I also had hearing loss unexpectedly. I lost 40% in both ears without a cause found, I had (have) the tinnitus as well. Working outpatient recovery allowed me to continue bedside nursing as we didn't do heart and lung sounds, however there were often times that I opted to listen to lungs following certain patients symptoms or complaints. Wearing hearing aids is also a challenge when it comes to balancing the volume so that you can hear your patient or co-worker but your ears aren't blown off when a monitor goes off. It eventually became too stressful, and after a real internal struggle (I would say identity crisis at the thought of leaving patient care) I took a job with Aetna as a telephonic nurse reviewer (they use the fancy name "Nurse Consultant" which sounds better).
This article is very relevant and I believe many nurses struggle with the idea of being "a real" nurse or not. With all of the advances and changes in healthcare more and more nurses will not be doing patient care but we will always be "real nurses."
Thank you for this very vulnerable story!
Apr 18Occupation: RN Specialty: 30+ year(s) of experience in correctional,rehab,LTAC,Med/surg Tele ; From: FL, US ; Joined: Nov '09; Posts: 56; Likes: 36Nice article!
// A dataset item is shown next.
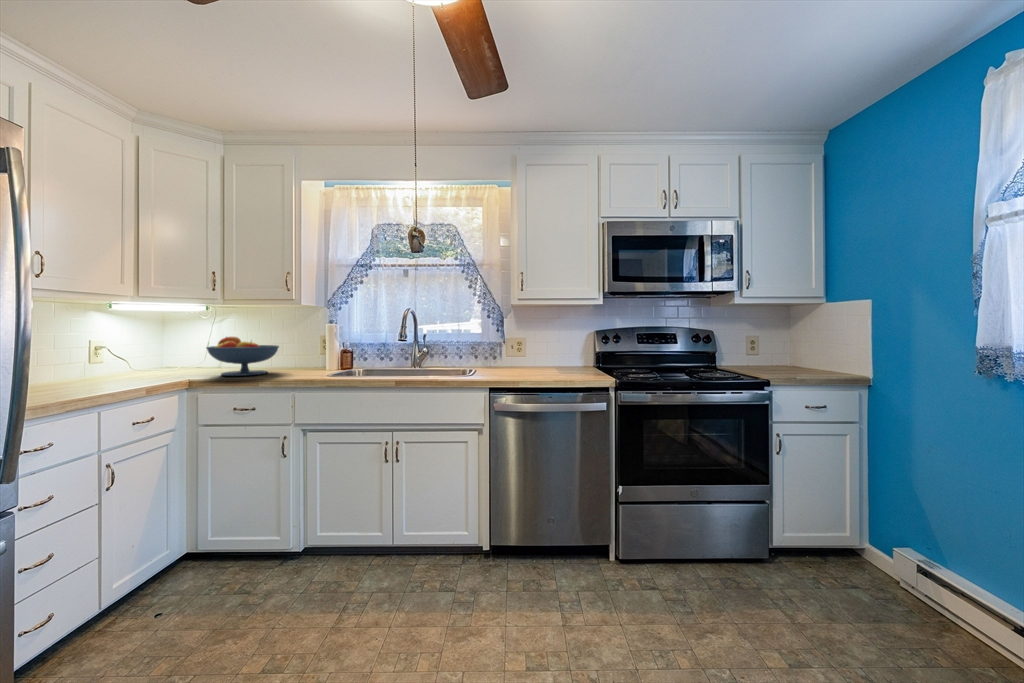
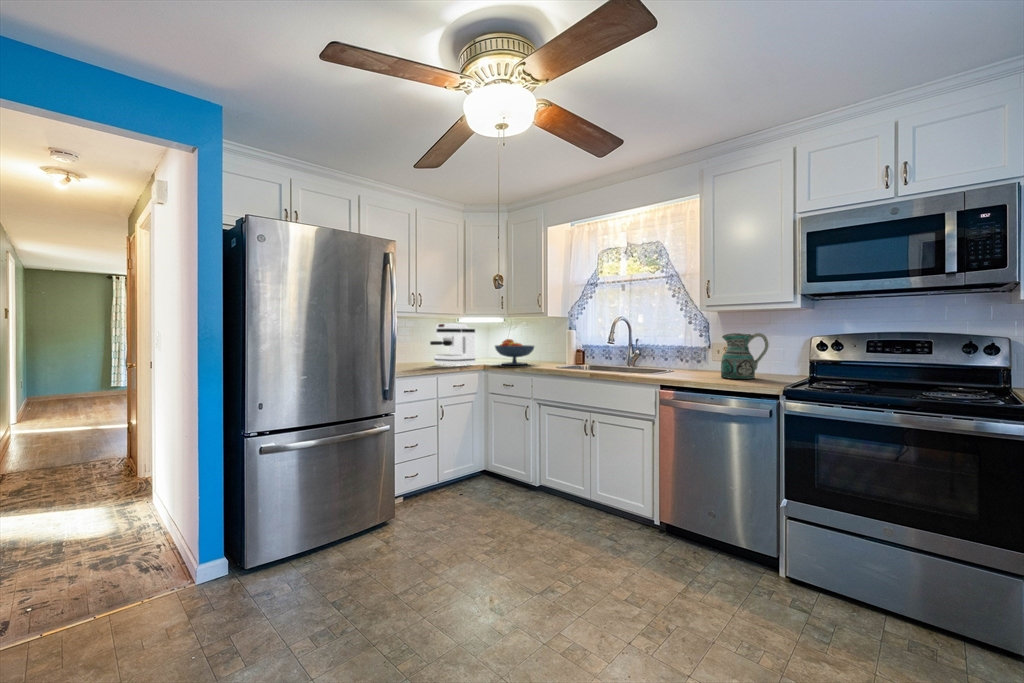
coffee maker: none [52,310,165,386] -> present [430,323,475,366]
ceramic pitcher: none [537,329,578,375] -> present [721,333,769,379]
I get asked the same question after i left the bedside due to a back injury. I am now a nurse educator. One of the biggest offenders is my mother! As much as i try to educate her it never works.
Apr 20Joined: Apr '18; Posts: 32; Likes: 33After 10 years in a group home for medical fragile children I decided to take a break.
During that break I was attending a baseball game and they was honoring nurses. When I asked my friend to watch my kiddos for me her
response was "why?? You aren't a nurse anymore".
ARE YOU KIDDING ME!! I am pretty sure I have a license and I paid my dues.
I was so insulted and upset. I got over it quickly but still.
Now I am the lead school nurse for our district and couldn't be happier with my decision. Doors close so others can open and no matter what
you still are a nurse!! Always will be!!
Apr 25Joined: Apr '16; Posts: 58; Likes: 119Of course I'm still a nurse! I'm retired now, but I'm still a nurse. I earned that degree and I keep my license up to date, and I do volunteer clinics a few times a year, and I still think of myself as a nurse (although admittedly not first now). It's true....once a nurse, always a nurse. There's no "used to be" about it!